• [WHAT YOU WILL DO] Please copy everything from the start of the lines below down to the line containing "Korte lijnen", replacing "Nederland" with "Holland" and changing nothing else. Leave the pictures out of your copy.

Dataset entries
----

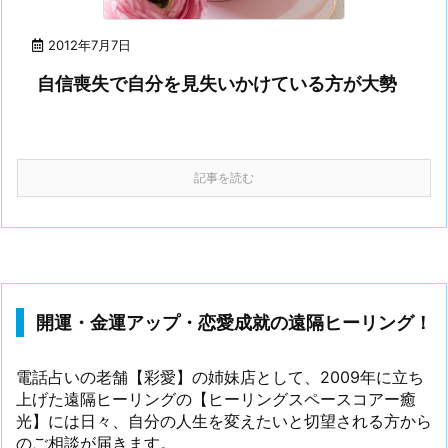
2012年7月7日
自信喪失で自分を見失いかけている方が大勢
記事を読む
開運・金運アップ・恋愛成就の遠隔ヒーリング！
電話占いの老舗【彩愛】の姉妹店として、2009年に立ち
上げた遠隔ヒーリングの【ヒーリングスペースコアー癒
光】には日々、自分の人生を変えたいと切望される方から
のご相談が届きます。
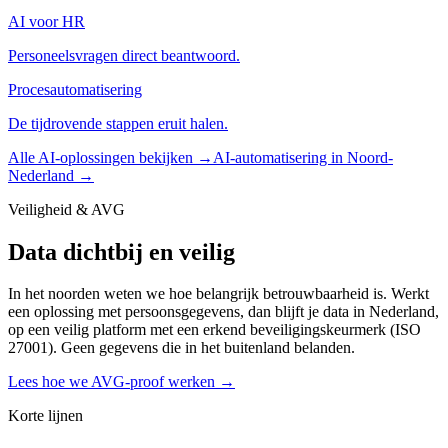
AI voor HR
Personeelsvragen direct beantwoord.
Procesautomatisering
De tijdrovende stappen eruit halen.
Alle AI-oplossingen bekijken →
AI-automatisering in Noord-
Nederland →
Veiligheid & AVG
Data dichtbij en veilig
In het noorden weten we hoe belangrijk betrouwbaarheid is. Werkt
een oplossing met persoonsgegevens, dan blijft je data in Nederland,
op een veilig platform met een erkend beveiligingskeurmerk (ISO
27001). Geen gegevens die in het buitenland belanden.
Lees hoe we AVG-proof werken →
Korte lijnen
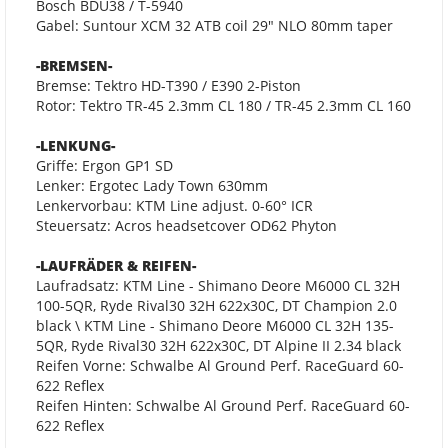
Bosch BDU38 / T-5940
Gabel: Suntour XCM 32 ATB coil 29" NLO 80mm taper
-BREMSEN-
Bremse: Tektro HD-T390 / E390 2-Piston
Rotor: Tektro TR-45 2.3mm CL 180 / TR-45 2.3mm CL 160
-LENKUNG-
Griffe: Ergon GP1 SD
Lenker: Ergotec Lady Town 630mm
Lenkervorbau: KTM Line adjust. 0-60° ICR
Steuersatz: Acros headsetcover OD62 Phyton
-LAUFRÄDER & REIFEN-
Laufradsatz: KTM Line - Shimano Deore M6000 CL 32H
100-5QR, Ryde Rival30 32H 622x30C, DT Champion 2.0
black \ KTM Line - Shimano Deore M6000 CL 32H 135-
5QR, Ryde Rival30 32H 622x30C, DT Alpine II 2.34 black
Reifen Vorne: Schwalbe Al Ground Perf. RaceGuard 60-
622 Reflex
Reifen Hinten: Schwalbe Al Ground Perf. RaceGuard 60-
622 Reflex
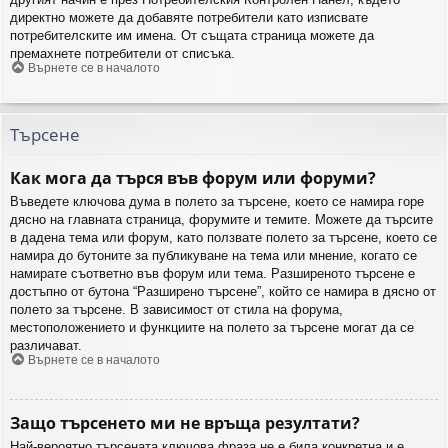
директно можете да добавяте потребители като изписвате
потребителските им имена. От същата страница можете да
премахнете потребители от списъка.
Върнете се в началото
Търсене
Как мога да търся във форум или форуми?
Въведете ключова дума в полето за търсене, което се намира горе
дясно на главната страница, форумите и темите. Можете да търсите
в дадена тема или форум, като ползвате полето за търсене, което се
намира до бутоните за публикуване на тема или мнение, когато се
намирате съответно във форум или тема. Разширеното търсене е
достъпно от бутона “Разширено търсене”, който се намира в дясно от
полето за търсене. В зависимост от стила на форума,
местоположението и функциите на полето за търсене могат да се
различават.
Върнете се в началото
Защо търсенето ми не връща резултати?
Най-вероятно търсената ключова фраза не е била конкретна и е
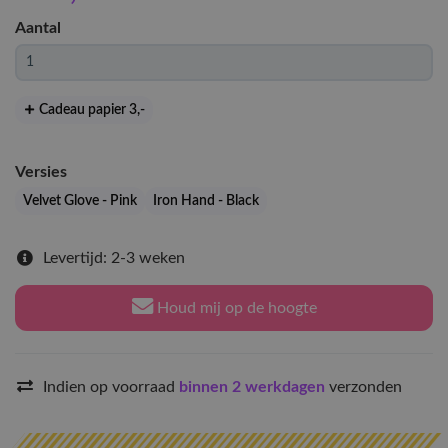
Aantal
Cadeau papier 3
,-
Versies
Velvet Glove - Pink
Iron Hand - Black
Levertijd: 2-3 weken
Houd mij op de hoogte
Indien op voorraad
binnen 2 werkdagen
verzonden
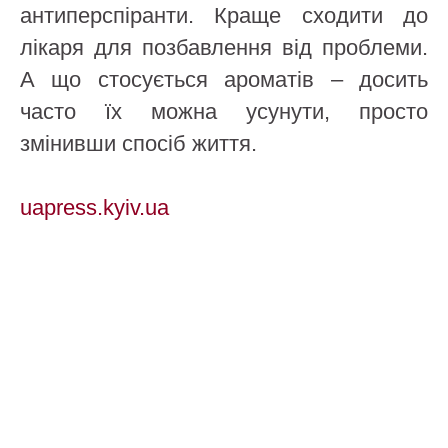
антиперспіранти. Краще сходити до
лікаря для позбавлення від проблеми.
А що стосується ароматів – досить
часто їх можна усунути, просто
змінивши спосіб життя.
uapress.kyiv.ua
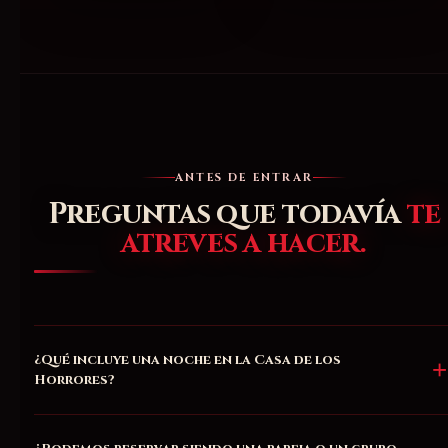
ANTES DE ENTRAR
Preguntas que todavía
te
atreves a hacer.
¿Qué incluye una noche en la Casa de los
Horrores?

----

• [WRITTEN SOLUTION]
2012年7月7日
自信喪失で自分を見失いかけている方が大勢
記事を読む
開運・金運アップ・恋愛成就の遠隔ヒーリング！
電話占いの老舗【彩愛】の姉妹店として、2009年に立ち
上げた遠隔ヒーリングの【ヒーリングスペースコアー癒
光】には日々、自分の人生を変えたいと切望される方から
のご相談が届きます。
AI voor HR
Personeelsvragen direct beantwoord.
Procesautomatisering
De tijdrovende stappen eruit halen.
Alle AI-oplossingen bekijken →
AI-automatisering in Noord-
Holland →
Veiligheid & AVG
Data dichtbij en veilig
In het noorden weten we hoe belangrijk betrouwbaarheid is. Werkt
een oplossing met persoonsgegevens, dan blijft je data in Holland,
op een veilig platform met een erkend beveiligingskeurmerk (ISO
27001). Geen gegevens die in het buitenland belanden.
Lees hoe we AVG-proof werken →
Korte lijnen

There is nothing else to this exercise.